Retype every record below exactly as it appears.

• SUPPLIED ENTRIES:
▬▬▬▬▬▬▬▬▬▬
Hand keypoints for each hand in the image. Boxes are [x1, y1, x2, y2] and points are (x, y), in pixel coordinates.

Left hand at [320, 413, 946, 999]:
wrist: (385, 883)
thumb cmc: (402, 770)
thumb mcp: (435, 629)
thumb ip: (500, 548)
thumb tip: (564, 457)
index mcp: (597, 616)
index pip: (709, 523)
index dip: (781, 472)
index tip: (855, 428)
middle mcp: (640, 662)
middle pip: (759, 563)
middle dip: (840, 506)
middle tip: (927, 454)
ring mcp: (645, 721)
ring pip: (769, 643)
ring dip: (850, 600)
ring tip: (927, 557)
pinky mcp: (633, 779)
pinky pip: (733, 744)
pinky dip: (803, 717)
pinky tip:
▬▬▬▬▬▬▬▬▬▬
• RESPONSE:
Hand keypoints for each hand in the image. Boxes are [x1, y1, x2, y2] and points are (x, y), in pixel coordinates.

Left hand at [320, 413, 946, 999]:
wrist: (385, 883)
thumb cmc: (402, 770)
thumb mcp: (435, 629)
thumb ip: (500, 548)
thumb tip: (564, 457)
index mcp: (597, 616)
index pip: (709, 523)
index dip: (781, 472)
index tip: (855, 428)
middle mcp: (640, 662)
middle pip: (759, 563)
middle dip: (840, 506)
middle tip: (927, 454)
ring mcp: (645, 721)
ring pip: (769, 643)
ring dip: (850, 600)
ring tip: (927, 557)
pinky mcp: (633, 779)
pinky pip: (733, 744)
pinky dip: (803, 717)
pinky tip:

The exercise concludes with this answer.